While other films have positioned fantastical elements as a relief against the harshness of the ‘real’ world, Tigers Are Not Afraid
is more ambiguous. In López’s film, the entities silently following
Estrella and her new friends are often sinister and threatening. These
aren’t comforting fantasies meant as a means of escape, but simply
another aspect of an endlessly threatening world. The film is as much
horror as it is fantasy, and walks a fine line between the two. Like the
gun and cell phone that Shine steals in the opening scenes, Estrella’s
chalk brings as much danger as power — power and control over one’s
environment is really at the core of the film.
Shine especially is in a constant search for control, and at first meets Estrella’s newfound position of authority within their group with hostility. Estrella, meanwhile, simply wants to regain control over her previously ordered life. In their pursuit of these goals, both grapple with dangerous power that does not on its own offer clear salvation. Like many films before, Tigers Are Not Afraid cannily blends fantasy elements with a stark appraisal of the world we currently live in, and the two elements play off and enhance each other like an alchemical potion.
López, along with cinematographer Juan Jose Saravina, has also created a film that’s both visually and thematically captivating. The camera is often free-floating — sometimes even letting the subject stray into the corner of the frame — but nonetheless maintains an intimacy with its subjects. The darkly lit streets feel dangerous and threatening, and even more so when the occasional dragon flits from the shadows. While sparse, the visual effects are at home against the dingy backdrop, and the more horrific makeup effects by Adam Zoller help the threats of violence feel real and grounded.
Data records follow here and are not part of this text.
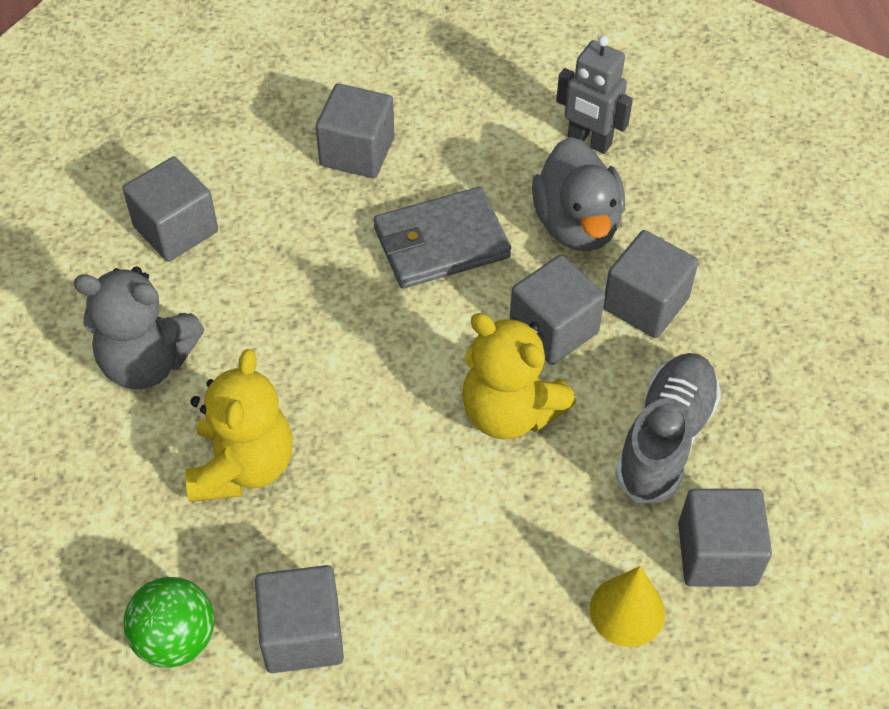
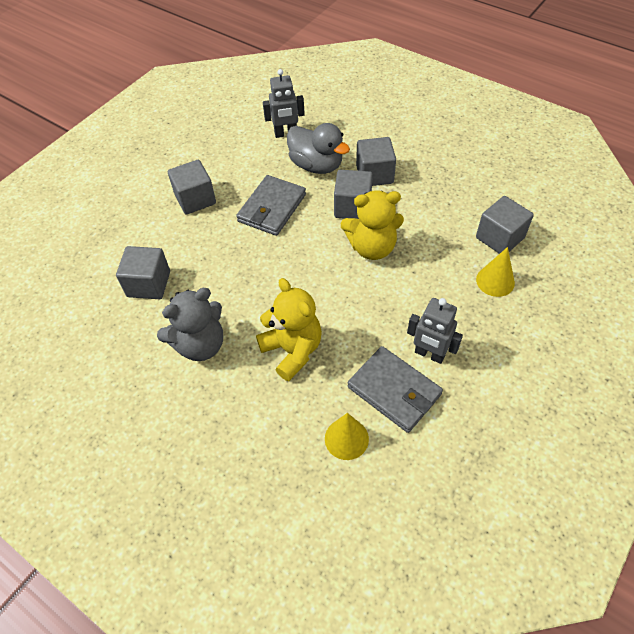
camera: 40 degrees left, 0 degrees up
green ball [123,577,214,668] -> yellow cone [325,413,369,460]
grey cube [255,565,344,673] -> grey wallet [347,346,443,433]
grey shoe [615,353,721,503] -> none
none -> grey robot [407,298,463,364]

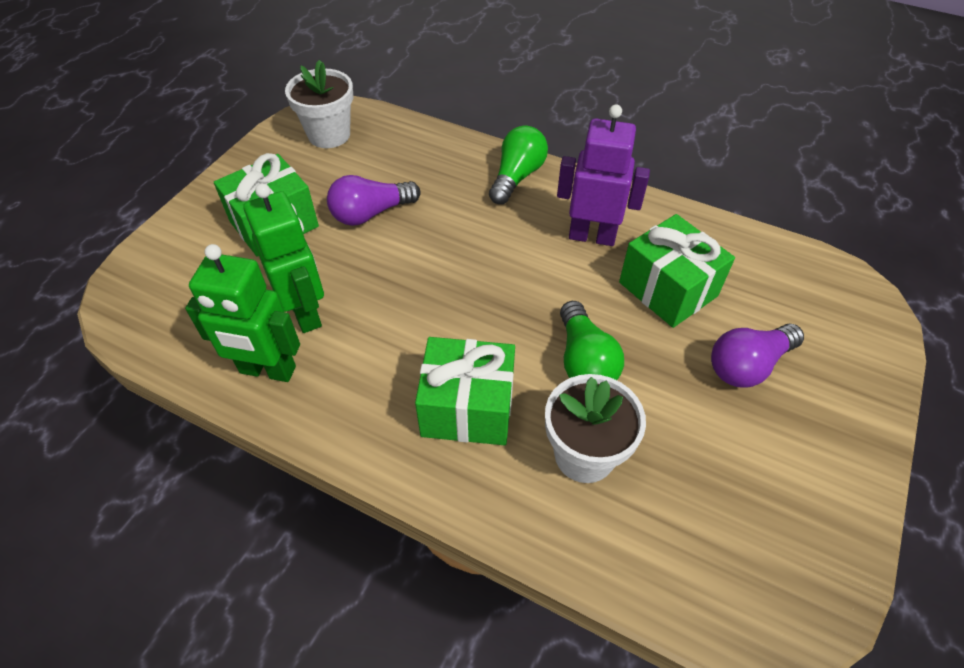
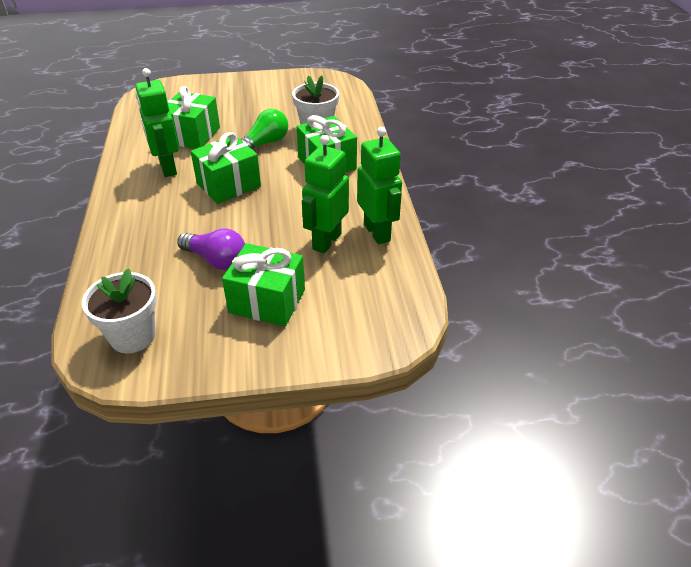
camera: 125 degrees left, 10 degrees down
green light bulb [489,126,548,204] -> none
purple robot [557,104,650,246] -> green robot [135,68,179,177]
purple light bulb [711,323,804,388] -> none
none -> green gift [191,132,261,204]

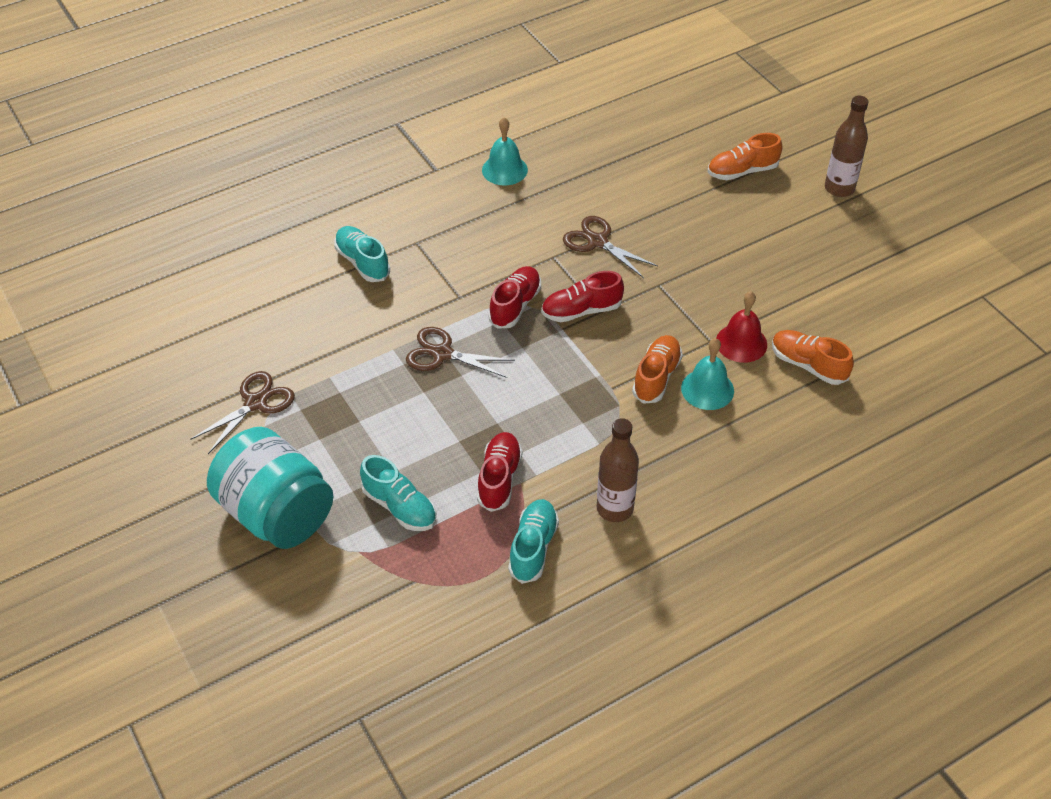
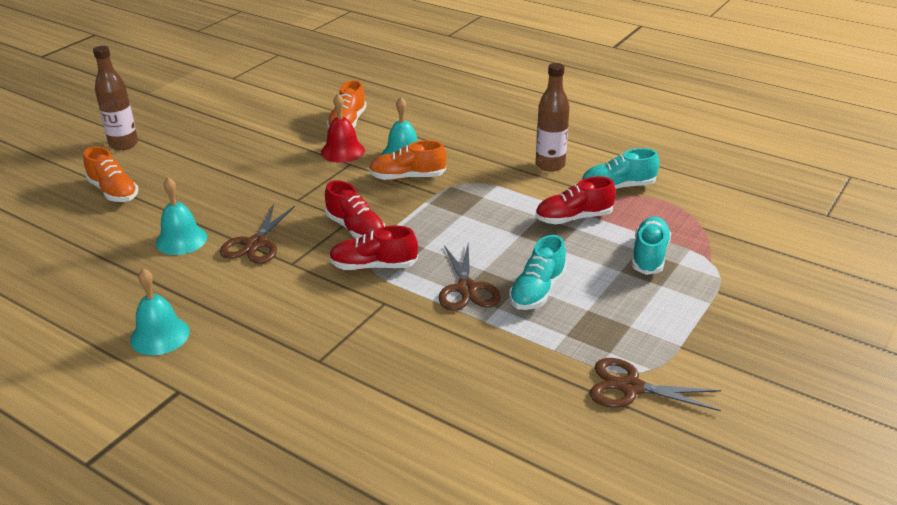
camera: 115 degrees left, 15 degrees down
turquoise jar [207,427,334,549] -> none
turquoise shoe [334,226,390,282] -> turquoise shoe moved to [509,235,567,310]
none -> turquoise bell [155,177,207,255]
The cast, almost entirely composed of young children, is in top form. At this point, the old stigma about child actors really needs to be put to bed. Paola Lara and Juan Ramón López, as Estrella and Shine, carry the film magnificently on their shoulders. If Tigers Are Not Afraid has any real shortcoming, it’s really that it’s too short. The credits roll after a mere hour and seventeen minutes, and more time to flesh out the side characters — or even to let the audience drink in the atmosphere — would not have gone amiss. One important moment, which won’t be spoiled here, feels critically undermined by the film’s rather quick pace, although there is plenty of time given to the aftermath.
There are worse issues to raise with a film, however. That is the cardinal rule, after all: always leave them wanting more. Tigers Are Not Afraid absolutely does that, presenting a dazzling and often harrowing mix of fantasy and brutal realism, and establishing Issa López as the new director to watch for genre fans.